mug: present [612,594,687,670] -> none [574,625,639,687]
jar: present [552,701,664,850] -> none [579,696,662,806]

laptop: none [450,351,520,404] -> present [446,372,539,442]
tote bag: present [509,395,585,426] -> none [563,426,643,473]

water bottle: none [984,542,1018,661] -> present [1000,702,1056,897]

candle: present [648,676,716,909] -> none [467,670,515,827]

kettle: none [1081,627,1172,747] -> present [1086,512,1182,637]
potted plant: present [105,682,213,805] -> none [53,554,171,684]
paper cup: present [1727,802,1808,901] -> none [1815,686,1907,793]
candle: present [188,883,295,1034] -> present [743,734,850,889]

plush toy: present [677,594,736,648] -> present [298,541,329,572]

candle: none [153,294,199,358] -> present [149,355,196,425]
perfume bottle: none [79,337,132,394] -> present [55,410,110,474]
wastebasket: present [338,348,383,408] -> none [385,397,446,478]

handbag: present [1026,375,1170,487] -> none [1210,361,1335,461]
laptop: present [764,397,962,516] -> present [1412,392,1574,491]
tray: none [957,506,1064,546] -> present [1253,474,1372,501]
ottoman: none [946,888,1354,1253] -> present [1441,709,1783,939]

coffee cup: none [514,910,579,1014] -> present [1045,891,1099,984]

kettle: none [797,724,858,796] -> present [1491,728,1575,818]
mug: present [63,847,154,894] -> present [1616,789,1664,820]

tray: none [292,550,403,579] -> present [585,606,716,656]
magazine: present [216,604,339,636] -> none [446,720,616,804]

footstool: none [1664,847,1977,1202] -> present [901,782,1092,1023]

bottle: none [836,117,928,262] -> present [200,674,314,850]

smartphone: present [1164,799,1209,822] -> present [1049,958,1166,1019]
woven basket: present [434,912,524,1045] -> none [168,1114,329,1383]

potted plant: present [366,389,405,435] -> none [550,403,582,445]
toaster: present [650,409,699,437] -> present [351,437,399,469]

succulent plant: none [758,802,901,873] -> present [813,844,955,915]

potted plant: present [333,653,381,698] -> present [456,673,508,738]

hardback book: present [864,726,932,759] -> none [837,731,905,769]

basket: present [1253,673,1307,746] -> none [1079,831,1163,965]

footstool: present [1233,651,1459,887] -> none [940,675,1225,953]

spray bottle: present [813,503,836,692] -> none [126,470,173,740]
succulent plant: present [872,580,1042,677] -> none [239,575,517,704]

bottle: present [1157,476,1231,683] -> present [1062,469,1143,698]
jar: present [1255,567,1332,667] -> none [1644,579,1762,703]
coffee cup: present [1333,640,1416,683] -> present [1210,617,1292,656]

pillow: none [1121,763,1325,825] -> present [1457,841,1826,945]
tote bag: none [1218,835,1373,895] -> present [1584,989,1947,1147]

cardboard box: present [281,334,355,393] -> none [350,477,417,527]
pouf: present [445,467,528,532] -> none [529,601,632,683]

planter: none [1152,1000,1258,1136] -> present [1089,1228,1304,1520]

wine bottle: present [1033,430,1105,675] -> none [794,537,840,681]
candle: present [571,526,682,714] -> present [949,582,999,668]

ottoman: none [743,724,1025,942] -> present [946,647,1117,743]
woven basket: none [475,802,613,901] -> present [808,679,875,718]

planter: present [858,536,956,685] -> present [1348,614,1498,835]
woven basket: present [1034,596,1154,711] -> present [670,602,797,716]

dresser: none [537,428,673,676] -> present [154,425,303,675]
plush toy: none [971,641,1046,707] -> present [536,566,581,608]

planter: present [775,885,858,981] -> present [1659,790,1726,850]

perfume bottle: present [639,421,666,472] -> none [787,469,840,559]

**Exercise prompt:**
Of the entries above, transcribe exactly those lines that fall between the line containing "tray: none [957,506,1064,546]" and the line containing "smartphone: present [1164,799,1209,822]", together with those two lines.

**Reply:**
tray: none [957,506,1064,546] -> present [1253,474,1372,501]
ottoman: none [946,888,1354,1253] -> present [1441,709,1783,939]

coffee cup: none [514,910,579,1014] -> present [1045,891,1099,984]

kettle: none [797,724,858,796] -> present [1491,728,1575,818]
mug: present [63,847,154,894] -> present [1616,789,1664,820]

tray: none [292,550,403,579] -> present [585,606,716,656]
magazine: present [216,604,339,636] -> none [446,720,616,804]

footstool: none [1664,847,1977,1202] -> present [901,782,1092,1023]

bottle: none [836,117,928,262] -> present [200,674,314,850]

smartphone: present [1164,799,1209,822] -> present [1049,958,1166,1019]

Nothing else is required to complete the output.